Author Affiliations: Janssen Scientific Affairs, Titusville, New Jersey (Joshi); Health Analytics, LLC, Columbia, Maryland (Liberman, Parab, Darer); Depression MD, Milford, Connecticut (Harding).
Corresponding Author: Joshua N. Liberman, PhD, MBA, Health Analytics, LLC, 6030 Daybreak Circle, Suite A150 #351, Clarksville, MD 21029 (j.liberman@healthanalytics.com).
Relevant Financial Relationships: Ms Joshi is an employee of Janssen Scientific Affairs. Drs Liberman, Darer, and Parab are employees of Health Analytics, LLC, which received funding from Janssen Scientific Affairs to conduct the study. Dr Harding is a paid consultant to Janssen Scientific Affairs.
Funding/Support: The study was sponsored by Janssen Scientific Affairs.
Role of the Sponsor: Janssen Scientific Affairs contributed a coinvestigator (Joshi) who contributed to the study design, implementation, interpretation of results, and authoring of this manuscript. Janssen Scientific Affairs publication policy also required internal review and approval of the manuscript.
Previous Presentation: Poster presented at the American Society for Clinical Psychopharmacology Annual Meeting; May 30–June 2, 2023; Miami Beach, Florida.
Acknowledgments: The authors acknowledge the analytical contributions of Pinyao Rui, MPH, and the administrative assistance of Margaret L. Stinstrom, BS. Mss Rui and Stinstrom are employees of Health Analytics, LLC, which received funding to conduct the research.

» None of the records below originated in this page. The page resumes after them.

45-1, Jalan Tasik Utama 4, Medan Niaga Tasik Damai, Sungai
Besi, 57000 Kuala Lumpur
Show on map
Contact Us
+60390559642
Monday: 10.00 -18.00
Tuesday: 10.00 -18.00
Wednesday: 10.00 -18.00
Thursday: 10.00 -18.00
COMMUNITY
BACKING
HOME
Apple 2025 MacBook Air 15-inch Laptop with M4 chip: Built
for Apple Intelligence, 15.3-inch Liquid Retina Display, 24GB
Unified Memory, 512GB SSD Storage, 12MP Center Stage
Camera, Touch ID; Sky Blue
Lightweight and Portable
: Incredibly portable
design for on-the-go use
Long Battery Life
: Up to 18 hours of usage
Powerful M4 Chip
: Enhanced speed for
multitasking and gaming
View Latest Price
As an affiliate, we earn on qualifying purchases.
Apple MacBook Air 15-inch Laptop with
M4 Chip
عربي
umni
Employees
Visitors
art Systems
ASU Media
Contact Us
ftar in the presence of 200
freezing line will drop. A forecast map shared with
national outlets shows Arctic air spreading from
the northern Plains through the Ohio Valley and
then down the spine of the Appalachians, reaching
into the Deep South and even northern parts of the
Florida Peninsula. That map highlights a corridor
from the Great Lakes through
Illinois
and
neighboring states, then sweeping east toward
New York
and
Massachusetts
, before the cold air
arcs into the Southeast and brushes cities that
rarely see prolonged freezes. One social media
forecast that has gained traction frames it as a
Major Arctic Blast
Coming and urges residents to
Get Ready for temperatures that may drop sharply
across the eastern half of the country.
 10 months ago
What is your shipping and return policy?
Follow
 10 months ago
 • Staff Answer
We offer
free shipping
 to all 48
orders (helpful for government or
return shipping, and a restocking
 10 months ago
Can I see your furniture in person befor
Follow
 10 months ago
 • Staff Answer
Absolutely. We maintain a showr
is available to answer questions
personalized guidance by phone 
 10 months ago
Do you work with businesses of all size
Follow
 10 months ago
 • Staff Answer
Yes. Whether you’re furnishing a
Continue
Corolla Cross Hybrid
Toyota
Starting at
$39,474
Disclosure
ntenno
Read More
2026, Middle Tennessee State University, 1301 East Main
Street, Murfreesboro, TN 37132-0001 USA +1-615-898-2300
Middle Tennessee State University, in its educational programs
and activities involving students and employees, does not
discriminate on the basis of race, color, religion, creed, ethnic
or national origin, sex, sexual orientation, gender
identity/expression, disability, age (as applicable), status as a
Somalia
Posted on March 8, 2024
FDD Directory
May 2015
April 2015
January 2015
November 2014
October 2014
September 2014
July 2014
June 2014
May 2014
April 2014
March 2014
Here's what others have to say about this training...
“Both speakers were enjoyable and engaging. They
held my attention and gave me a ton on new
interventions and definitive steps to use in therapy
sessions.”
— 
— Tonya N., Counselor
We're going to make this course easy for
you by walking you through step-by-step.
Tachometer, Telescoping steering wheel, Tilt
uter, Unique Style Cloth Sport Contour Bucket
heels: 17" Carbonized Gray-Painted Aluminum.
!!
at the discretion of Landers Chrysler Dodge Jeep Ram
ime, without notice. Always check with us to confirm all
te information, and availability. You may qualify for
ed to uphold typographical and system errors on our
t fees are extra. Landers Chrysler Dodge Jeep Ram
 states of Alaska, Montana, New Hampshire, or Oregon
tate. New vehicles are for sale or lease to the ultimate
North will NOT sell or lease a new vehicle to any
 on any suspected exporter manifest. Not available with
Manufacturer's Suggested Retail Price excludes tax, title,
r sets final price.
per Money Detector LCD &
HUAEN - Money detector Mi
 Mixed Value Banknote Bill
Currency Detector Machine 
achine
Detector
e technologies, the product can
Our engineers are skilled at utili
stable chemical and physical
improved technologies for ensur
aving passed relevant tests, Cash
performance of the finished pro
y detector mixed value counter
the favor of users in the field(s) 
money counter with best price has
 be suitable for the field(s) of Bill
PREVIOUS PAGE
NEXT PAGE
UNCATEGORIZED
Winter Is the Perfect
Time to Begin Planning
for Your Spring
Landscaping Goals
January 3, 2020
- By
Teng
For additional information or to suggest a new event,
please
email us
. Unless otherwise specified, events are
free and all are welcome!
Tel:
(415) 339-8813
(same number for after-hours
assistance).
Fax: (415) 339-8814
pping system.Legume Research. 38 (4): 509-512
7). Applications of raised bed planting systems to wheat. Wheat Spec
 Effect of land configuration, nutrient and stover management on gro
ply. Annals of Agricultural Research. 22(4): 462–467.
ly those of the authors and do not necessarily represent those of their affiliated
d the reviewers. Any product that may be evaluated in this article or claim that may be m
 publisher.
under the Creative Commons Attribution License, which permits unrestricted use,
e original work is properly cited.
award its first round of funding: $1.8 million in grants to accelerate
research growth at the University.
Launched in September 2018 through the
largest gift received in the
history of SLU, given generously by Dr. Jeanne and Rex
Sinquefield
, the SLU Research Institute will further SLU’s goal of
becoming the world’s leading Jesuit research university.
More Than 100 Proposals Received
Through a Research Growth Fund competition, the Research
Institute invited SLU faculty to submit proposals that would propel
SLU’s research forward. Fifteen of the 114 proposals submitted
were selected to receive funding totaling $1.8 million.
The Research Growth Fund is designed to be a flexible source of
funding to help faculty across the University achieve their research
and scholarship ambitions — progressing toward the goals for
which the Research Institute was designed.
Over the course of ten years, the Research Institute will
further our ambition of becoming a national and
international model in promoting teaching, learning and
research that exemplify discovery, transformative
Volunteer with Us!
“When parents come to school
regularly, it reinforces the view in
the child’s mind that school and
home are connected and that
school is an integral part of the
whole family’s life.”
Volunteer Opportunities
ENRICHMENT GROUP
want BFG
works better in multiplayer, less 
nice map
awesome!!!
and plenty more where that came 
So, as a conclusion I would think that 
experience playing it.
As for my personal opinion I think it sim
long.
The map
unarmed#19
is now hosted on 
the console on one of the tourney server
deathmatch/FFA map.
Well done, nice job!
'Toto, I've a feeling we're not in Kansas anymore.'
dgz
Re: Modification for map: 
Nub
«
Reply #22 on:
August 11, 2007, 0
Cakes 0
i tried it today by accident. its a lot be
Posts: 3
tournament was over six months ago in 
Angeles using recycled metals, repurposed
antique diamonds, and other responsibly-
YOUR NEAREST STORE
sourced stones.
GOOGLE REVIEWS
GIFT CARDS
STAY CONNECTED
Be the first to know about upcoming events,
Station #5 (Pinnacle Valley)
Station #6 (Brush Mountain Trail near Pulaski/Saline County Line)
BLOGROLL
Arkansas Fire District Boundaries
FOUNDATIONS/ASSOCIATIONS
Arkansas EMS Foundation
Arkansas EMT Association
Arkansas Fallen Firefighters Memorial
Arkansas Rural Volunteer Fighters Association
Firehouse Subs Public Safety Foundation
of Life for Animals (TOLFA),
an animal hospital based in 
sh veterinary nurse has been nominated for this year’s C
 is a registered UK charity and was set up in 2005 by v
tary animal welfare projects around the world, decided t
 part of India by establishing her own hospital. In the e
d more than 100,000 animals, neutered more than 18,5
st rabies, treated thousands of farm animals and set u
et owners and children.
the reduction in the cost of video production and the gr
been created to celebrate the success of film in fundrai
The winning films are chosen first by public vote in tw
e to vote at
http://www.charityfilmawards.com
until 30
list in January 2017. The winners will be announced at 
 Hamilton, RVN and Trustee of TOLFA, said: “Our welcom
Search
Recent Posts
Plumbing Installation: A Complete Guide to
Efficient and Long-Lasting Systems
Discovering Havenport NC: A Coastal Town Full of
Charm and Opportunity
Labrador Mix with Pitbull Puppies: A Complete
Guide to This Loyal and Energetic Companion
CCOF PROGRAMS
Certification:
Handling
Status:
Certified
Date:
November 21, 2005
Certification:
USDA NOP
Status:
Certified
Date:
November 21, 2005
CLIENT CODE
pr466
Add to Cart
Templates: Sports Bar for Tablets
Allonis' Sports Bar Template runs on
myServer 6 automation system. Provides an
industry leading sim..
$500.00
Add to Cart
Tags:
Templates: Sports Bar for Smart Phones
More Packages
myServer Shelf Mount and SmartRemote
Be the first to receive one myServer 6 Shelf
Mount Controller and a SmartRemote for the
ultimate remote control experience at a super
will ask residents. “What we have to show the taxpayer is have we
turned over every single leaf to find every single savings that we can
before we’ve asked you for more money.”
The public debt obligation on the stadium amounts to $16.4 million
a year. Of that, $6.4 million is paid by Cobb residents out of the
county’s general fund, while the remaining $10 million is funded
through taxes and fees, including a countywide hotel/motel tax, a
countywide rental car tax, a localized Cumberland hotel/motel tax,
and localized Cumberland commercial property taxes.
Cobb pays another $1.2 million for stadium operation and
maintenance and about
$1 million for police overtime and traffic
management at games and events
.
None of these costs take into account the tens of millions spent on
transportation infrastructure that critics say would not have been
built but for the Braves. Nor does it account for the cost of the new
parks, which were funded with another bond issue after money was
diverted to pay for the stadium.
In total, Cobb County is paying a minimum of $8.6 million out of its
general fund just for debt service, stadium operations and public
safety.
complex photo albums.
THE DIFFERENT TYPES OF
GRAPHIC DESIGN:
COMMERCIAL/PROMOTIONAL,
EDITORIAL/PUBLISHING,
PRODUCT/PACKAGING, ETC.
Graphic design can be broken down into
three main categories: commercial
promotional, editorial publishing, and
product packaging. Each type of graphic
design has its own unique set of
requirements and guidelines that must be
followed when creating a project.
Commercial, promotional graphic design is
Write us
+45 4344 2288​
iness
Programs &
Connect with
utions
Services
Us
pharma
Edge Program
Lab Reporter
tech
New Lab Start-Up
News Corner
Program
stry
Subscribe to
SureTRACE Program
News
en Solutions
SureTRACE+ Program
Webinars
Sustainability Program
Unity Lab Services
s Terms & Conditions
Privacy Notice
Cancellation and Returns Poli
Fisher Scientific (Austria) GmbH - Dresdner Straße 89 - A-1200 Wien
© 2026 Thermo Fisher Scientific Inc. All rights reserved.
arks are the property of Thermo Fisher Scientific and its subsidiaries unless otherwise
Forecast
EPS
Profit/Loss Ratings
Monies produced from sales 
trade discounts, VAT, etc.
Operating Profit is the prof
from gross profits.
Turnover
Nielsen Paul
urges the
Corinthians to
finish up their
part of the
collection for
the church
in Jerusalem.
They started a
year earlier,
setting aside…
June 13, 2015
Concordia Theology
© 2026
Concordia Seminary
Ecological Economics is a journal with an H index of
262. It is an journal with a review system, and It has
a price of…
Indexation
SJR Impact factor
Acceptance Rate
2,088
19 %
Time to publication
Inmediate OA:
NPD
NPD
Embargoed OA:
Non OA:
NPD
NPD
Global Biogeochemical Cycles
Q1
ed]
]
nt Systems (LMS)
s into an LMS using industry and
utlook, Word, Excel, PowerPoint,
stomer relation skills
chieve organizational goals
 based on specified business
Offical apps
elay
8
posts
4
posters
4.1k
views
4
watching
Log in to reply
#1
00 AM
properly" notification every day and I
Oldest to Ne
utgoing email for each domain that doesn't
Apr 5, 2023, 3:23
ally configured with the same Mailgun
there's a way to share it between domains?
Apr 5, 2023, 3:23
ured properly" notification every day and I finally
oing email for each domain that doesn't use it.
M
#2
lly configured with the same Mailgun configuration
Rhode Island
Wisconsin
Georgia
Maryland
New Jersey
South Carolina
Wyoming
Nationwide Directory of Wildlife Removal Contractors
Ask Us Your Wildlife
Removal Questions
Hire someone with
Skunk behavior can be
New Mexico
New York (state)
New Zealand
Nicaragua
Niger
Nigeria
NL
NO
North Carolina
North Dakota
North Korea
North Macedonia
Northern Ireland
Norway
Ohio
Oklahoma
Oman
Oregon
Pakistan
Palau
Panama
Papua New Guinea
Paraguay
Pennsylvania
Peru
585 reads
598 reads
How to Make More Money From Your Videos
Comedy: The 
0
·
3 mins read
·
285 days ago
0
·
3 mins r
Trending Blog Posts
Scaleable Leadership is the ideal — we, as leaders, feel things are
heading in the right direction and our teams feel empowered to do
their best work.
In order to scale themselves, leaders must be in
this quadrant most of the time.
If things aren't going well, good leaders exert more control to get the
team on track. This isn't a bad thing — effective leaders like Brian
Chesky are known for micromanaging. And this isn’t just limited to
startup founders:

Supplementary Material: Available at Psychiatrist.com.

Clinical Points

  • Since the Food and Drug Administration approval for esketamine under a risk evaluation and mitigation strategy program, esketamine is available to individuals with treatment resistant depression (TRD) in certified treatment centers.
  • Individuals living further from treatment centers and those with lower socioeconomic status (SES) were less likely to initiate and complete therapy compared to individuals with higher SES who are living closer to treatment centers.
  • Treatment with esketamine for TRD is substantially influenced by various social determinants of health.